If Vance’s nonsense doesn’t apply to the Vice President of the United States, it’s more aimed at me.

I don’t have children and I have a cat. So I’m a cat person.

And rather than defending cat people, after loudly denouncing the odious remarks made by Vance towards Kamala Harris and all women, I would like to defend those who have been largely forgotten in this controversy: cats!

No, but, it’s true, why do cats always have the bad role?

Why is a dog person okay, but a cat person not? Why is a cat person suspect in literature? Why does the despot in movies pet a tomcat and not a dog?

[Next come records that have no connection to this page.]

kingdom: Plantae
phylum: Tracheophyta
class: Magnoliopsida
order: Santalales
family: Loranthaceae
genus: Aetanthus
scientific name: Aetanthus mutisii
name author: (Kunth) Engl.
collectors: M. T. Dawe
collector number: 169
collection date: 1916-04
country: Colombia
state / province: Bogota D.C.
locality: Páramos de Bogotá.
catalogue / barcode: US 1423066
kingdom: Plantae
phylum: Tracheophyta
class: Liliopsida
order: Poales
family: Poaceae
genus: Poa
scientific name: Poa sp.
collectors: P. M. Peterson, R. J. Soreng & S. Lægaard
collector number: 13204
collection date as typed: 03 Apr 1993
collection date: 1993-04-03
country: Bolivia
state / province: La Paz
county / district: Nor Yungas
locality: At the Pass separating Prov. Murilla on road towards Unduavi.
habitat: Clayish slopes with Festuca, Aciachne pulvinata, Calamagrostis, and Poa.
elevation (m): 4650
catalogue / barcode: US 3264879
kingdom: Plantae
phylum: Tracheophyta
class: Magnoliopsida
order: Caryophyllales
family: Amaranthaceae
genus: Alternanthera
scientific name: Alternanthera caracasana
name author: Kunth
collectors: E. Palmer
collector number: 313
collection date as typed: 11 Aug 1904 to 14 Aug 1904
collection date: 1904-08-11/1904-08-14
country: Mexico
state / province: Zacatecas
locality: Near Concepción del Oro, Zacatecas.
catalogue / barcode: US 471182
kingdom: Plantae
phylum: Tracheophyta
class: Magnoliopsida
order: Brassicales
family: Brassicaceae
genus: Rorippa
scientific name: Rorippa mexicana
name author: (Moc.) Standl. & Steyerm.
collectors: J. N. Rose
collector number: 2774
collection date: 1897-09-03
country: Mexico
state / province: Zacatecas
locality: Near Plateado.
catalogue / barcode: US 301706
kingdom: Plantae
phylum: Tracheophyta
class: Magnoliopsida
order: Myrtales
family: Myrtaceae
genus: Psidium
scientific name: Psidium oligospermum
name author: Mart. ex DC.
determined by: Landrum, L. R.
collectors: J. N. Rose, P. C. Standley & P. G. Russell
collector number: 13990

Why all these prejudices surrounding the human-feline relationship?

Of course, the relationship with a cat is not as obvious as the one with a dog. It is not the master and the mastered. A cat does not bring you your slippers, does not bring you the ball, does not sniff out drugs in suitcases, does not find skiers buried under an avalanche.

A cat doesn’t do that, but a cat does cat: a cat walks without a leash and comes back without leaving you. He doesn’t need anyone to do his business. A cat doesn’t need to be trained. You don’t tell him to sit, stand, lie down. He does it when he pleases. You can go hours without seeing him, then he comes purring two inches from your nose: I haven’t forgotten you.

A cat is not your baby. A cat is your teenager. He needs you sometimes, but he also needs you, not the big ones. He doesn’t live in your house. You live together. He’s on the same footing as you, or on the same paw. He teaches you that a bond is not made to hold on, it’s made to fly away and find itself again.

In short, cat people are very adept at governing, because their pet has taught them that there is no solidarity without freedom.

There you go! Long live cat women! Long live cat men! And long live cats!